Alphaeus explained the problem to Quintus Bucco, the Roman official who came to town twice a year to collect from the collectors. The Roman, a man with sandy stubble on his chin and a weathered red face, was not especially sympathetic. “Bad luck about the fever,” he told Alphaeus, “but that’s your problem, not mine. We agreed on a set amount, not a percentage.”

They were sitting in Alphaeus’s upper room, with a
pitcher of wine and a plate of cakes on the table in front of Bucco. Alphaeus, as an observant Jew, did not eat with Gentiles, but he always offered refreshments to his Roman overseer.

At Bucco’s answer, Matthew saw a flash of anger in his father’s eyes, but the Roman didn’t seem to notice. Leaning on one elbow, he drank deeply from his wine cup before going on in a genial tone. “Here’s an offer for you: I’ve been thinking of replacing the highway-toll collector at the north end of the lake. We should be getting much more from the Damascus–Ptolemais route. An energetic man could double the take and do well for himself and us.”
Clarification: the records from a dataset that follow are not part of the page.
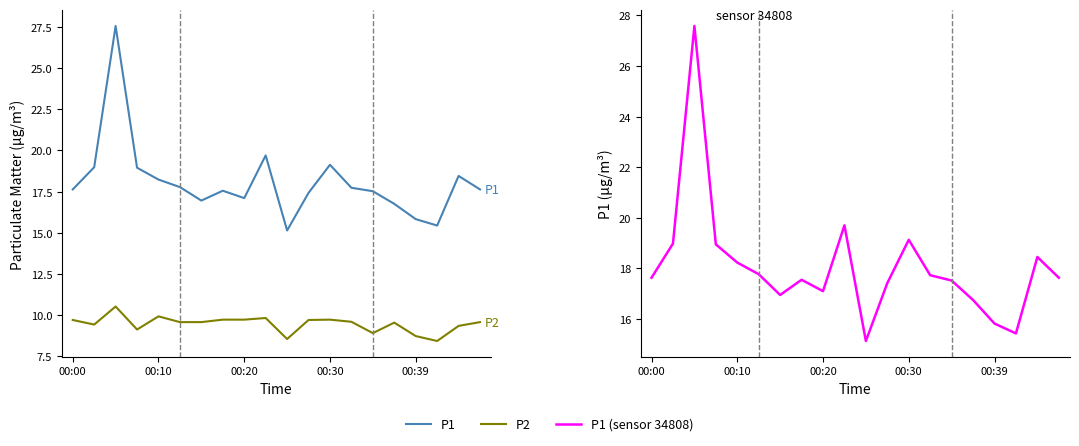

Does the chart have visible grid lines?

No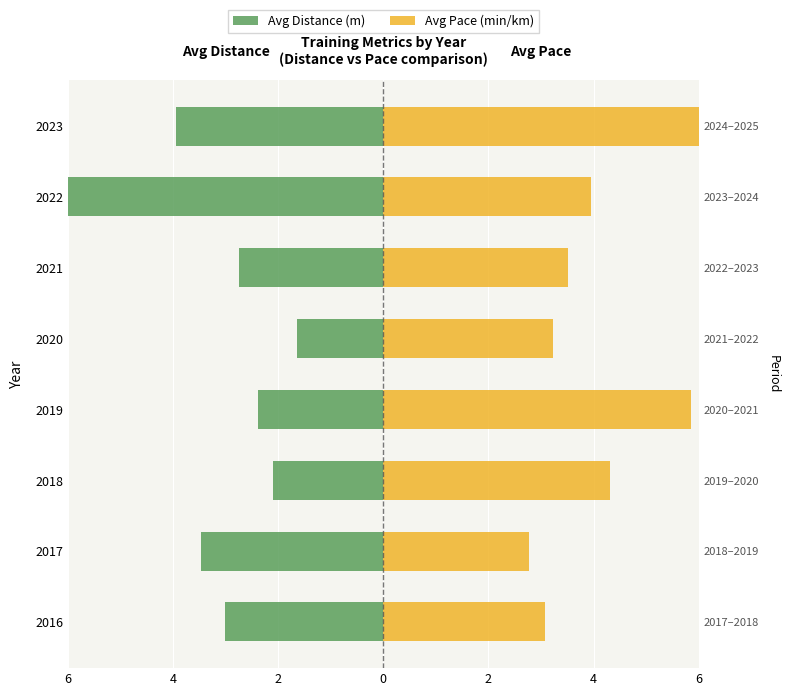

Is it true that Avg Distance (m) equals -2.1 at 2018?

True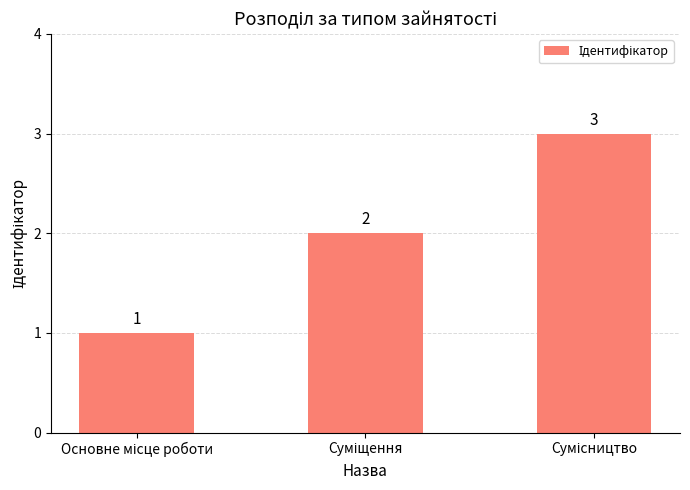

What is the greatest value displayed?

3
Alphaeus was shaking his head. “I have no wish to leave—”

“But I could do it, sir!” blurted Matthew. As the two men looked at him in surprise, he realized how much he wanted to get away from Magdala. He’d had enough of the unfriendly stares in the synagogue, of the Jews who exchanged greetings with Alphaeus and his son on the street but cursed them the instant they turned the corner. The Syrians, Phoenicians, and various other non-Jews of Magdala weren’t much friendlier. Matthew wanted a fresh start for himself.

Quintus Bucco raised his eyebrows. “Your son seems capable and hardworking, from what I’ve seen,” he said to Alphaeus. “What do you say?”

Alphaeus, although he was rarely at a loss for words, hesitated. It occurred to Matthew that his father didn’t want to let his only remaining son leave home. He wished he hadn’t suggested it so eagerly.

Recovering himself, Alphaeus nodded. “Maybe it would be good for Matthew to get some experience on his own. Then when I retire in a few years, he’ll be ready to take over the harbor office in Magdala.”

So it was arranged. “What have I always said?” Matthew’s father commented after the Roman official had left. “Romans may be swine, but you can do business with them.”

Bucco wanted the new toll collector on the job immediately, so Matthew had to make preparations in haste. He assumed at first that he’d rent lodgings in Capernaum, the Jewish community closest to his tollgate. But Alphaeus laughed at the idea. “You don’t want to live in that stinking fishing village! Let’s see, the city of Bethsaida-Julias would be a good place to live, but it’s a little too far away. But we’ll find a decent house for you. If you manage the tollgate as well as I expect, you’ll easily be able to afford it.”

Soon afterward, a Syrian acquaintance told Alphaeus of a comfortable villa to rent between Capernaum and the tollgate. The former renters had been Gentile, so Alphaeus sent
servants ahead to clean the house thoroughly. Then Matthew hired a boat to transport himself and his belongings from Magdala to Capernaum. “You’ll need more servants and more furnishings,” said his father, “but you can get them in Bethsaida-Julias.”